**Reading text**.
>>>
It also announced it would make minor modifications to 25% tariffs imposed on cheese, wine, Irish and Scotch whisky, and other non-aircraft products from the EU, namely adding a 25% tax on French and German butcher and kitchen knives and dropping prune juice from the list of taxed items. While the move is hard-hitting, particularly for European aircraft, EU officials had feared more drastic measures in an increasingly fraught trade relationship with the U.S.

Background
The tariffs are part of a 15-year-old complaint over European aircraft subsidies to plane maker Airbus, putting Boeing, its U.S. competitor, at a disadvantage. Last October, the World Trade Organization authorized the U.S. to impose tariffs of up to 100% on 7.5 billion dollars’ worth of EU exports annually to recoup its losses. The imposed duties are lower than those permitted under WTO’s ruling, however, USTR decided against additional escalation after a mid-December public consultation recorded protestations from more than 26,000 U.S. consumers and industries. While USTR’s latest action on tariffs thus could have been significantly more painful, businesses hoping for a relief remain disappointed with the levies, which are expected to continue until the U.S. and EU come to a negotiated resolution. As the two sides cannot agree on terms for starting talks, this remains an uncertainty at least in the short-term.
Potential for Escalation
Further escalation by Washington also is anticipated if Brussels hits U.S. imports with tariffs over unfair subsidies to Boeing. The WTO is expected to rule this spring on damages caused by U.S. plane maker’s state tax breaks, which would authorize the EU to target U.S. goods with retaliatory tariffs. A preliminary list of U.S. goods proposed as targets for EU retaliatory tariffs was drawn up last year, focusing primarily on U.S. farm products. Although Brussels no doubt is mulling over a right response to the most recent U.S. tariff hikes on aircraft, the broader picture for the EU remains to reset its trade relations with the U.S.
<<<
**Information given**.
>>>
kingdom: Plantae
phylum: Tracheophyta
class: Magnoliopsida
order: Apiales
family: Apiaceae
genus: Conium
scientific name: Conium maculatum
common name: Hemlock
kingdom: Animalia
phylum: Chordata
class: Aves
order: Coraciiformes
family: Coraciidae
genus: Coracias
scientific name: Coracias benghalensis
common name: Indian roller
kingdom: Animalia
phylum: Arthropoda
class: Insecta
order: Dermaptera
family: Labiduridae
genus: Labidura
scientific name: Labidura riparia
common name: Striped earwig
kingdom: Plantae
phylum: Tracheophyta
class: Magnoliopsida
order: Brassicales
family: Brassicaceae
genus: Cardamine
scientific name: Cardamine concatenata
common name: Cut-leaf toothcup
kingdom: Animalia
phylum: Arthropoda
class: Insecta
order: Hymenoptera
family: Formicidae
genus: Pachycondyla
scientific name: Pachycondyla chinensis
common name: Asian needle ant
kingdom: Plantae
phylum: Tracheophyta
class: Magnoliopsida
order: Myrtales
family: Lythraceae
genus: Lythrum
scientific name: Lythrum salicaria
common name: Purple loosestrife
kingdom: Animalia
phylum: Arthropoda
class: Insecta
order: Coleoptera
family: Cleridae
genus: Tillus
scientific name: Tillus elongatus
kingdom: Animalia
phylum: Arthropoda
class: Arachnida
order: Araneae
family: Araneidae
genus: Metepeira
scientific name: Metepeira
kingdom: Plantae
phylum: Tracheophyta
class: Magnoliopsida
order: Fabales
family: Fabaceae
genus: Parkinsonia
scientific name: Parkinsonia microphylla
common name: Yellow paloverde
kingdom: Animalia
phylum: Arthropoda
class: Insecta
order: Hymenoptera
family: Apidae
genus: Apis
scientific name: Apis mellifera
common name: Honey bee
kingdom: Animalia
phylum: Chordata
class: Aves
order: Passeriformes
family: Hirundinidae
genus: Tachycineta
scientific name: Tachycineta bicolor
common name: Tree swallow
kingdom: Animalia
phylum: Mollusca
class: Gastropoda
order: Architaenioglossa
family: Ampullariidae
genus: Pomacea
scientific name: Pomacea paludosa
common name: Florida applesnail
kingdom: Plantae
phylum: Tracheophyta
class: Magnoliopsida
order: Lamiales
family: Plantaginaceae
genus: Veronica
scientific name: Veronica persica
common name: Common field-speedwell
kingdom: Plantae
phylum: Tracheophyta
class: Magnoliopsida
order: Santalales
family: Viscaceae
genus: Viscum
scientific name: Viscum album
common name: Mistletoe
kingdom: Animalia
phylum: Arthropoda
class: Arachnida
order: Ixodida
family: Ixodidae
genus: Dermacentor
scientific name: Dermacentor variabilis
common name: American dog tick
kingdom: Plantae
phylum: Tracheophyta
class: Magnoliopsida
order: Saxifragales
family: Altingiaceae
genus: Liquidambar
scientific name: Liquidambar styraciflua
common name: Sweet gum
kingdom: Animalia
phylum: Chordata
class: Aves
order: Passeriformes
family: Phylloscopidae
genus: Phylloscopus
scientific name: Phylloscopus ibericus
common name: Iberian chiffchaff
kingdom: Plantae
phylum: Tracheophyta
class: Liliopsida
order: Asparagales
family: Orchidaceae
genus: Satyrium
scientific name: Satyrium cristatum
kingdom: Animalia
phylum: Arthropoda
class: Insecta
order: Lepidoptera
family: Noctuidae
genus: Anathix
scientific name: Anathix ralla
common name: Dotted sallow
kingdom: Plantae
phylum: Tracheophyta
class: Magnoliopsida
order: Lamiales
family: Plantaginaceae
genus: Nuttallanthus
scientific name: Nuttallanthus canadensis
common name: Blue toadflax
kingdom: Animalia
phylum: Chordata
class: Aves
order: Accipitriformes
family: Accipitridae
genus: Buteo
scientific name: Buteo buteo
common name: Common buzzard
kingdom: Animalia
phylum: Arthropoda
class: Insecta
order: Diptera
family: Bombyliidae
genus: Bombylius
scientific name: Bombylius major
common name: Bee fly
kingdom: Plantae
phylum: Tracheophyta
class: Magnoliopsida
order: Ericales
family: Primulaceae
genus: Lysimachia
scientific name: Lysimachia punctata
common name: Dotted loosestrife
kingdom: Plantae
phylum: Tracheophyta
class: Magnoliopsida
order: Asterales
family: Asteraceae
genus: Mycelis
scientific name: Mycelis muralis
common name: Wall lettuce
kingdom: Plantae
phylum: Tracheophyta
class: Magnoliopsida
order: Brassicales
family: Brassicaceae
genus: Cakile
<<<
**Exercise instructions**.
1 – In the text on U.S. tariffs over aircraft subsidies, what did the World Trade Organization authorize the U.S. to do last October?
2 – Continue the text on the U.S.–EU aircraft subsidy dispute from where it stops.

**Answers by item**.
1 – It authorized the U.S. to impose tariffs of up to 100% on 7.5 billion dollars' worth of EU exports annually.

2 –
Impact on EU-US Trade Agreement
At the beginning of the year, European Commission President Ursula von der Leyen announced that she is seeking a mini trade deal with the U.S. in the next few weeks covering trade, technology and energy. However, the U.S. insists any deal must include EU agricultural concessions – a sticky and politically explosive topic for the EU. EU officials have conceded agricultural concessions could come in the shape of separate commitments lowering EU non-tariff barriers for certain U.S. farm goods. It has been suggested this could include the approval of more genetically modified crops for sale in the bloc, which is of obvious interest to the U.S.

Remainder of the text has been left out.